Information given:
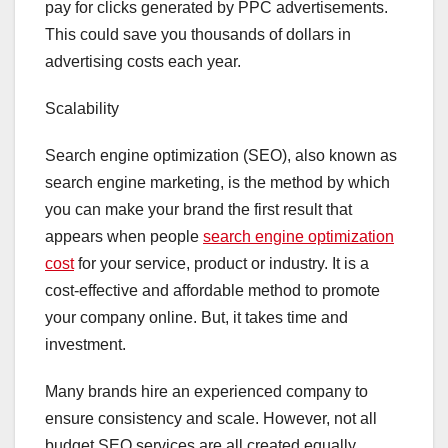
pay for clicks generated by PPC advertisements.
This could save you thousands of dollars in
advertising costs each year.
Scalability
Search engine optimization (SEO), also known as
search engine marketing, is the method by which
you can make your brand the first result that
appears when people
search engine optimization
cost
for your service, product or industry. It is a
cost-effective and affordable method to promote
your company online. But, it takes time and
investment.
Many brands hire an experienced company to
ensure consistency and scale. However, not all
budget SEO services are all created equally.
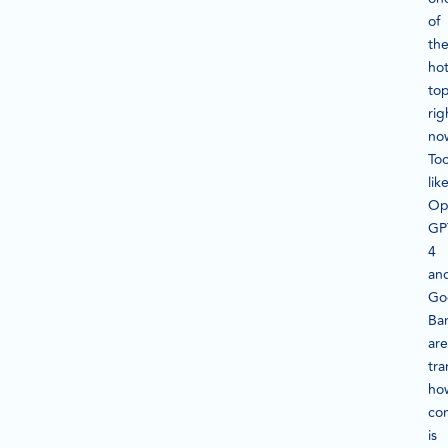
of
th
hot
top
rig
no
Too
lik
Op
GP
4
an
Go
Ba
are
tra
ho
co
is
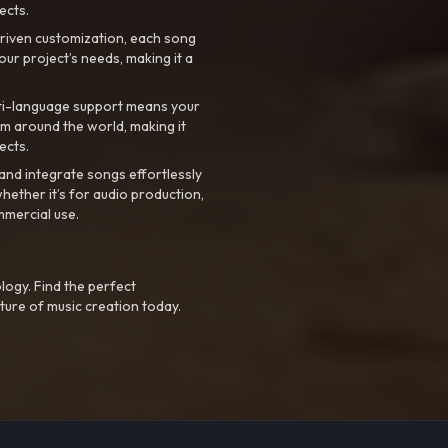
ects.
riven customization, each song
your project’s needs, making it a
ti-language support means your
m around the world, making it
ects.
nd integrate songs effortlessly
hether it’s for audio production,
mmercial use.
logy. Find the perfect
ture of music creation today.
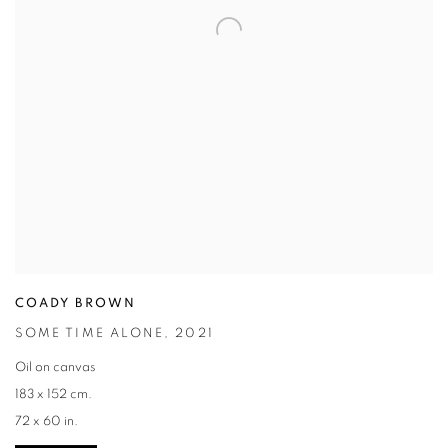
COADY BROWN
SOME TIME ALONE
,
2021
Oil on canvas
183 x 152 cm.
72 x 60 in.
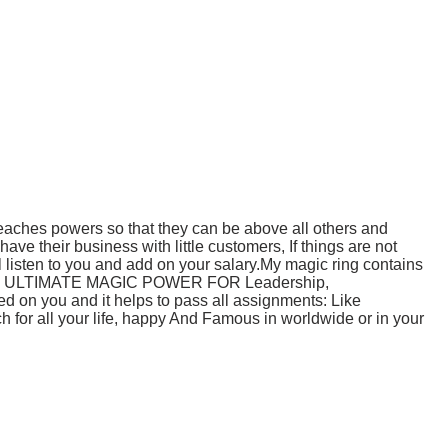
preaches powers so that they can be above all others and
 their business with little customers, If things are not
l listen to you and add on your salary.My magic ring contains
ttracted ULTIMATE MAGIC POWER FOR Leadership,
ed on you and it helps to pass all assignments: Like
ch for all your life, happy And Famous in worldwide or in your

Task goal:
Print the data above exactly, from its first line to the line bearing "ttracted ULTIMATE MAGIC" inclusive, and keep pictures out of the result.

Answer:
pay for clicks generated by PPC advertisements.
This could save you thousands of dollars in
advertising costs each year.
Scalability
Search engine optimization (SEO), also known as
search engine marketing, is the method by which
you can make your brand the first result that
appears when people
search engine optimization
cost
for your service, product or industry. It is a
cost-effective and affordable method to promote
your company online. But, it takes time and
investment.
Many brands hire an experienced company to
ensure consistency and scale. However, not all
budget SEO services are all created equally.
of
th
hot
top
rig
no
Too
lik
Op
GP
4
an
Go
Ba
are
tra
ho
co
is
ects.
riven customization, each song
your project’s needs, making it a
ti-language support means your
m around the world, making it
ects.
nd integrate songs effortlessly
hether it’s for audio production,
mmercial use.
logy. Find the perfect
ture of music creation today.
COADY BROWN
SOME TIME ALONE
,
2021
Oil on canvas
183 x 152 cm.
72 x 60 in.
preaches powers so that they can be above all others and
 their business with little customers, If things are not
l listen to you and add on your salary.My magic ring contains
ttracted ULTIMATE MAGIC POWER FOR Leadership,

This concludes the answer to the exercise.